Monitoring Apache® Impala Query Metrics (YARN)

Supported Versions of Impala: Versions supported by any Cloudera CDH/CDP distribution that Pepperdata supports; see Pepperdata-Platform Support

Monitoring of Apache® Impala Query Metrics is applicable only for YARN clusters.

Cluster administrators often need precise resource usage information, even down to the query level of detail, in order to create accurate chargeback reports. If you’re using Apache Impala, you can enable Pepperdata to collect Impala query metrics for CPU and memory usage.

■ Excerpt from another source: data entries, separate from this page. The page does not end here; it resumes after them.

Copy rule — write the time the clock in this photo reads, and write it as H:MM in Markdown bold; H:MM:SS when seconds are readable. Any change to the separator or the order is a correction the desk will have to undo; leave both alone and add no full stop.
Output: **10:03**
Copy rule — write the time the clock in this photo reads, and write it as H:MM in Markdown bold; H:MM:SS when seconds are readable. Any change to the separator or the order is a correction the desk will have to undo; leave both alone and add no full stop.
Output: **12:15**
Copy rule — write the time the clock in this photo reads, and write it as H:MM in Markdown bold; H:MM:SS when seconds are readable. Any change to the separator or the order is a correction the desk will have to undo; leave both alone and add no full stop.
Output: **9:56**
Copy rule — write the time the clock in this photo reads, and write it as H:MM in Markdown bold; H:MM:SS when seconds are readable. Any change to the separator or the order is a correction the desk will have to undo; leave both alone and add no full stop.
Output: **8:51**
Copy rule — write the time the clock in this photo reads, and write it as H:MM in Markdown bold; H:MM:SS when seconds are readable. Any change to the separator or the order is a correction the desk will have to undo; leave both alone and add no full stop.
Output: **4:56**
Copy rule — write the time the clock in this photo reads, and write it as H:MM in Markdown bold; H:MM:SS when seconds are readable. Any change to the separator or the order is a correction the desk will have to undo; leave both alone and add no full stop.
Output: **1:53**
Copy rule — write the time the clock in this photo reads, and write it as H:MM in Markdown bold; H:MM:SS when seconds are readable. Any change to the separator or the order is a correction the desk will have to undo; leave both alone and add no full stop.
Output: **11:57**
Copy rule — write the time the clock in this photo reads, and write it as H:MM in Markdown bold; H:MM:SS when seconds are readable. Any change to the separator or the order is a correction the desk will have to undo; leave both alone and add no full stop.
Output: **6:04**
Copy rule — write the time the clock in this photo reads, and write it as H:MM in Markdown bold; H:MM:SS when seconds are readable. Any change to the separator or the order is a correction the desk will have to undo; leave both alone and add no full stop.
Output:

When the queries are finished, Pepperdata reads the Impala query profiles to calculate the resource usage.

Typical Use Cases

The Pepperdata dashboard shows charts and tables of data about your Impala queries. You can:

  • Determine which Impala queries are resource hogs.

  • Learn how a query impacts the system by filtering the metrics on a per Query, DB, connection user, fragment, and so on basis.

  • Determine who (database or connection user) contributes the biggest impact over time, to the system as a whole, by monitoring the Chargeback metrics—aggregate CPU/memory usage numbers per database or connection user).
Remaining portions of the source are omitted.